Feedback control of Rabi oscillations in circuit QED

We consider the feedback stabilization of Rabi oscillations in a superconducting qubit which is coupled to a microwave readout cavity. The signal is readout by homodyne detection of the in-phase quadrature amplitude of the weak-measurement output. By multiplying the time-delayed Rabi reference, one can extract the signal, with maximum signal-to-noise ratio, from the noise current. We further track and stabilize the Rabi oscillations by using Lyapunov feedback control to properly adjust the input Rabi drives. Theoretical and simulation results illustrate the effectiveness of the proposed control law.

Figure 1

(a) Simplified circuit diagram of measurement and feedback control. A superconducting qubit (brown) is coupled to a microwave readout detector cavity (blue). The amplified output is homodyne detected and the quadrature signal (green) is then extracted from the noise current $I\left(t\right)$ by multiplying the time-delayed Rabi reference.
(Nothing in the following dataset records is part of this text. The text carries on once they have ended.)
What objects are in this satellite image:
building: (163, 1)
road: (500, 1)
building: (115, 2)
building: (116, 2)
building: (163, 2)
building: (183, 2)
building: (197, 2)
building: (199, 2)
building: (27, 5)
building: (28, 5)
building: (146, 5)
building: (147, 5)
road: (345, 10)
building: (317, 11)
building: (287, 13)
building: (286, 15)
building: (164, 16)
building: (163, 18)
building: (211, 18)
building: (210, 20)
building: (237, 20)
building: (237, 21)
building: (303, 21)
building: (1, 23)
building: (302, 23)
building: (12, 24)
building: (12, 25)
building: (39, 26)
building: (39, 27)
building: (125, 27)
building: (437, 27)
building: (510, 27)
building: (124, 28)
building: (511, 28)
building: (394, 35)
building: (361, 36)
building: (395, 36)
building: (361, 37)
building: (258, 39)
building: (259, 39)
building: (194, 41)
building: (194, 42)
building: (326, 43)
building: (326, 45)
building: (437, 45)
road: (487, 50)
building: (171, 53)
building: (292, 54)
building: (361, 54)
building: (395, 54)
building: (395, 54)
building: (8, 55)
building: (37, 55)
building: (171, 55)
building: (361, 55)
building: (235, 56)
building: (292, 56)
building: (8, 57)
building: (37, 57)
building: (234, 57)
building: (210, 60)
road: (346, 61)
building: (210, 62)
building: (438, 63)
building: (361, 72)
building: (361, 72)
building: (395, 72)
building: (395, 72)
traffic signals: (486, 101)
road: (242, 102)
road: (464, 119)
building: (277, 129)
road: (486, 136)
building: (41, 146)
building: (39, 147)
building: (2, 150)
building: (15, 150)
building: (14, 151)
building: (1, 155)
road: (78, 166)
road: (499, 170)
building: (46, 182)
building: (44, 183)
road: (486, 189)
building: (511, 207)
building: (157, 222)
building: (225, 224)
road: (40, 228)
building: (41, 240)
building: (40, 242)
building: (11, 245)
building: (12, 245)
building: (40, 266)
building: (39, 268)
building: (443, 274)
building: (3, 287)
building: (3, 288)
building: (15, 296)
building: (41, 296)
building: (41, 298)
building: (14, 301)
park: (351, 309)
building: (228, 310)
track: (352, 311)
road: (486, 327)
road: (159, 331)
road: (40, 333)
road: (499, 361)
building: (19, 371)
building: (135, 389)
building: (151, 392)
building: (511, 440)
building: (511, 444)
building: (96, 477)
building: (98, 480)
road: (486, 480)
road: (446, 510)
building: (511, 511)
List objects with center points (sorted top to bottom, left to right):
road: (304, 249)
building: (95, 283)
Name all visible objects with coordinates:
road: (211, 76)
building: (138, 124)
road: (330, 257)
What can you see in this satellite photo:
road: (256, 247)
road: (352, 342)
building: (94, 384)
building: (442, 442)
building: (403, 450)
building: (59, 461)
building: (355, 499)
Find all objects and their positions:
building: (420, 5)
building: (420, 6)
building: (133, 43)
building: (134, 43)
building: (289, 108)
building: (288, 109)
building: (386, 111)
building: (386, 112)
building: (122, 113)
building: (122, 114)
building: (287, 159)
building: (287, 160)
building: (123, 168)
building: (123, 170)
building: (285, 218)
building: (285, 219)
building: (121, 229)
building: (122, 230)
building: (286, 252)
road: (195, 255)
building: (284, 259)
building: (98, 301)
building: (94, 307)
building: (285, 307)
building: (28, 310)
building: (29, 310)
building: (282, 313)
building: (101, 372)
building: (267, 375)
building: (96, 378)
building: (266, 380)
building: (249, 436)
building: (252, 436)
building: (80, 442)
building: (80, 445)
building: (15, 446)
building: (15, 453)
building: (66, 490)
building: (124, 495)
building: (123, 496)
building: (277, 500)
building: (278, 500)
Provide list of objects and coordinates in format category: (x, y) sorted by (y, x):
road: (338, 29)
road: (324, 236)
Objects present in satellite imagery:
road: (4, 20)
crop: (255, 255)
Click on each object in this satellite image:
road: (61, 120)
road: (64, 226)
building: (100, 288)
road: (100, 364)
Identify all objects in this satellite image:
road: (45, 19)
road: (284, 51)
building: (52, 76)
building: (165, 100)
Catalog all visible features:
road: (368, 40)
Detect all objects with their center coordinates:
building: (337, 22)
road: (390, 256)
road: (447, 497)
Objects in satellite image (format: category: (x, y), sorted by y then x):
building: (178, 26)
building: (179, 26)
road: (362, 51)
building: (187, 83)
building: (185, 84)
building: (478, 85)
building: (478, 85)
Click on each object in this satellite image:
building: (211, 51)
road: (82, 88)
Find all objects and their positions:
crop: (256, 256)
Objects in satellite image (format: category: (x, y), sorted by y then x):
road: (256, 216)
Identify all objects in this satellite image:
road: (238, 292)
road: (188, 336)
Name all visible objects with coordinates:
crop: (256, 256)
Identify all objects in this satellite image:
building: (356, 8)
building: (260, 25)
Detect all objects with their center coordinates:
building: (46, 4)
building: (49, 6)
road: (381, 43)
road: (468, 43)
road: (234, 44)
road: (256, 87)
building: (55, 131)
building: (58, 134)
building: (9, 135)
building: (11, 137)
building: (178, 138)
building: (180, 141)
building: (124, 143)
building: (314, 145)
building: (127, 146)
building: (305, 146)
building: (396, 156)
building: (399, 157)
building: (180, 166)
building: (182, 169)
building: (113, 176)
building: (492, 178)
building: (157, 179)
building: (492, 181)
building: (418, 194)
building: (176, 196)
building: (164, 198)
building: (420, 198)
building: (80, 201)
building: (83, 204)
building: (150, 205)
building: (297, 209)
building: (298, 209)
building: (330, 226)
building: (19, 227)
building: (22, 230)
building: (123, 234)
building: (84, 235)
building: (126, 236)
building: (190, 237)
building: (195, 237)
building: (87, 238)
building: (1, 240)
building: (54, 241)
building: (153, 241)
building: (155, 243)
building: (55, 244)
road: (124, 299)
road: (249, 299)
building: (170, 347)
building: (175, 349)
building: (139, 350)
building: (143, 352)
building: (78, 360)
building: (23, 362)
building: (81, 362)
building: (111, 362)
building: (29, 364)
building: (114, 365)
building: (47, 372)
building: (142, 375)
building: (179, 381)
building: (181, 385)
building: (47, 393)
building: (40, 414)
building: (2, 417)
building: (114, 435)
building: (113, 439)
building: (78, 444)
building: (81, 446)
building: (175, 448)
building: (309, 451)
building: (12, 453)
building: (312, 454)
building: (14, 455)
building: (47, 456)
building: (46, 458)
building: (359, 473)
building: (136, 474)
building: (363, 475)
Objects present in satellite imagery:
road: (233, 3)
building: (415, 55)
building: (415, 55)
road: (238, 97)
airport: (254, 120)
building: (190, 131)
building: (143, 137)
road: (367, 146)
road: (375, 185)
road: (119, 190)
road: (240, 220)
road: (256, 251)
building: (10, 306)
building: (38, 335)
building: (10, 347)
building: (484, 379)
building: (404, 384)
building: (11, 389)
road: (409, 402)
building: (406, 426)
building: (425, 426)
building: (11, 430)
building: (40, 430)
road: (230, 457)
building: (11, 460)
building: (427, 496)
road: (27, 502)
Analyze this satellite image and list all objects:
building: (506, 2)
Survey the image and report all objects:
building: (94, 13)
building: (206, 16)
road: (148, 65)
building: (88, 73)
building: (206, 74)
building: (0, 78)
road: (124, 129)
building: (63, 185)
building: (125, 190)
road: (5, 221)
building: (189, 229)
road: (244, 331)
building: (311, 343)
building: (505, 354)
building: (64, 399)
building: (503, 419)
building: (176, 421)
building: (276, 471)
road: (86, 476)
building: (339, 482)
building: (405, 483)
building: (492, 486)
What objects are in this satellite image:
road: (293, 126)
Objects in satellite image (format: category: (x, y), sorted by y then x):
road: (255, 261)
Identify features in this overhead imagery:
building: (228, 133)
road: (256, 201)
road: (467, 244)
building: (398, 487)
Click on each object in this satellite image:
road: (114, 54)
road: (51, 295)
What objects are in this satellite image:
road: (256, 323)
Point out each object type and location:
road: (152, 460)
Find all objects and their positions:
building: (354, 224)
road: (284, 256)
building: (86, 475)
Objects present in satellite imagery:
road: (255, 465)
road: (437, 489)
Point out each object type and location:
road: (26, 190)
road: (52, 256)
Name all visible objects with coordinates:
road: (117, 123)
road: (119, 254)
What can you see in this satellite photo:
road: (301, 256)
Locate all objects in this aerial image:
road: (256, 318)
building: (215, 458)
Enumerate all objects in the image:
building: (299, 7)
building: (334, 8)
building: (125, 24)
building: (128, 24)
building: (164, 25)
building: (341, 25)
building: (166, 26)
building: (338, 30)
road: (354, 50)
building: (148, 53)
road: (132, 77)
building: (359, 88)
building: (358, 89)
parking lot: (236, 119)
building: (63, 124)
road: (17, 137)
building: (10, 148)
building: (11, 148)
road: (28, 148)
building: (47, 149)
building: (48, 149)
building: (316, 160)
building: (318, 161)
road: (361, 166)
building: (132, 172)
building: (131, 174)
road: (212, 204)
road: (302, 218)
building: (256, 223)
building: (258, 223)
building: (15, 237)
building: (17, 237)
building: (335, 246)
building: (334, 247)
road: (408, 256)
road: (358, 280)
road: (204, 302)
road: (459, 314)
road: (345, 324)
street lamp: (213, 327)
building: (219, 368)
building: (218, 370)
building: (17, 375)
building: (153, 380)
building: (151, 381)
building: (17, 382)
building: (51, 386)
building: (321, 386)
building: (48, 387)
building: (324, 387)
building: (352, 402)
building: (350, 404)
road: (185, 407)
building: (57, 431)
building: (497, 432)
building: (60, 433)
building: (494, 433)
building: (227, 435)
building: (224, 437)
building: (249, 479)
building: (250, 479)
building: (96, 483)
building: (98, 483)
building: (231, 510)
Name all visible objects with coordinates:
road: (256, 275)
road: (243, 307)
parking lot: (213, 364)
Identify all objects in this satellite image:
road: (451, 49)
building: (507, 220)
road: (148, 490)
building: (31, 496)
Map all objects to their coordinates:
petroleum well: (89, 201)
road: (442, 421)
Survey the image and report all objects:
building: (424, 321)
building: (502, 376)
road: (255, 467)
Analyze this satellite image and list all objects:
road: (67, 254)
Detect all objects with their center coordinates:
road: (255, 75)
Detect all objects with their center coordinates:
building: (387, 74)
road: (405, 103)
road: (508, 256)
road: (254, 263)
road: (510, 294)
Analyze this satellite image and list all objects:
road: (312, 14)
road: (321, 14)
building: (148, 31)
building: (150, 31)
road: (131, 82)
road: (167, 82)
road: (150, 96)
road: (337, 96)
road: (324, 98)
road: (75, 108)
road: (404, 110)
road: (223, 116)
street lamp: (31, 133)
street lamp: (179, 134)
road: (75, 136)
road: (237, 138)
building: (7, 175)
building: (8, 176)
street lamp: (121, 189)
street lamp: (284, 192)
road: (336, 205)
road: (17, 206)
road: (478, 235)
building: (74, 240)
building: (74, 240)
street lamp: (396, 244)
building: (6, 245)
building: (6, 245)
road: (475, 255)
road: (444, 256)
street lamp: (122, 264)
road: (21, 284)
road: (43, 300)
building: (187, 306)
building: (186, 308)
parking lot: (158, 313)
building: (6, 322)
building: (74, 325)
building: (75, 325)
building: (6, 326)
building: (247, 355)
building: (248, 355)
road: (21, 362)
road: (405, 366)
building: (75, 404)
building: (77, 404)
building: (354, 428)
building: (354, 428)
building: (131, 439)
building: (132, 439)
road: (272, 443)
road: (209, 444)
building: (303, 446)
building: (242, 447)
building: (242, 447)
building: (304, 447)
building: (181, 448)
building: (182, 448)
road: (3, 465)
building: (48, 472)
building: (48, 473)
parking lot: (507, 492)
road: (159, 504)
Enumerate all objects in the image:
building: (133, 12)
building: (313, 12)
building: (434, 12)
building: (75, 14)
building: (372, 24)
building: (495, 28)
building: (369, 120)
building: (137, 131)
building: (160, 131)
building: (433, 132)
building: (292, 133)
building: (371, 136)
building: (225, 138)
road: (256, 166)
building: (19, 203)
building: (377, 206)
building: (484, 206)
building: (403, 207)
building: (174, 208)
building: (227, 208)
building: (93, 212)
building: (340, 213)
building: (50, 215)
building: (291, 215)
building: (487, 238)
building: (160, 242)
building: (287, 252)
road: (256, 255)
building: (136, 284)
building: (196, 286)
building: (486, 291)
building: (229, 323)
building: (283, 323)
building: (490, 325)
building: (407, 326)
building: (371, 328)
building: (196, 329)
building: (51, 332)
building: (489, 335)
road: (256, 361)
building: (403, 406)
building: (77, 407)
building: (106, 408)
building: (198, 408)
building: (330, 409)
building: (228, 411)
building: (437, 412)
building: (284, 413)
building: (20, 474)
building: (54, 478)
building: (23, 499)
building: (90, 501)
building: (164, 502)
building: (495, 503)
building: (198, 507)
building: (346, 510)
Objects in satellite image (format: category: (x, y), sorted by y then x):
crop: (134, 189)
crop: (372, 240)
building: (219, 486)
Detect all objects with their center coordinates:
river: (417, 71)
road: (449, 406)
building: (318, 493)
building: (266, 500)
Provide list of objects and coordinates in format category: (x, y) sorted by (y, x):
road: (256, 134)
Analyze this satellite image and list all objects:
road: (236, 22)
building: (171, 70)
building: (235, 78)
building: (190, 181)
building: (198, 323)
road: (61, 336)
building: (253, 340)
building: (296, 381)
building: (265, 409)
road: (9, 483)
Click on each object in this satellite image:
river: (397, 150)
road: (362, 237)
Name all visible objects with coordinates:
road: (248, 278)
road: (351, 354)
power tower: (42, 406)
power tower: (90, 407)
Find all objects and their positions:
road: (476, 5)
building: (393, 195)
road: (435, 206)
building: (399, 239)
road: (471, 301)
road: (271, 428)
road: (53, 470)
The discrepancy is used to design the feedback-control law to correct Rabi oscillations (red). (b) Schematic of the readout drive to build up the photon population of the cavity and Rabi drive to stabilize the Rabi oscillation.

Figure 2

Evolution of the conditional state [here we only plot $\langle {\sigma }_z\left(t\right)\rangle$] by continuous weak measurements of the open-loop controlled microwave readout cavity with Rabi frequency ${\Omega }_R/2\pi =1$ MHz. The Rabi-drive amplitude ${\epsilon }_r={\Omega }_R\Delta /2g$ and the frequency ${\omega }_r={\omega }_q+\chi$, which makes the Lamb-shifted qubit transition frequency equals zero. The qubit is initially in the excited state and the readout drive amplitudes are ${\epsilon }_d/2\pi =1$ MHz (a), 4 MHz (b), 8 MHz (c), and 20 MHz (d), respectively.

Figure 3

(a) Feedback-controlled ensemble-averaged (over 1,000 realizations) Rabi oscillations, which persist for much longer time than those with open-loop control. The Rabi frequency ${\Omega }_R^0/2\pi =2.5$ MHz and the read-out drive amplitude is ${\epsilon }_d/2\pi =1$ MHz. (b) Power spectral density for the averaged measurement of feedback-controlled Rabi oscillations from (a) (red curve); the blue curve corresponds to the open-loop case with the same parameters of (a).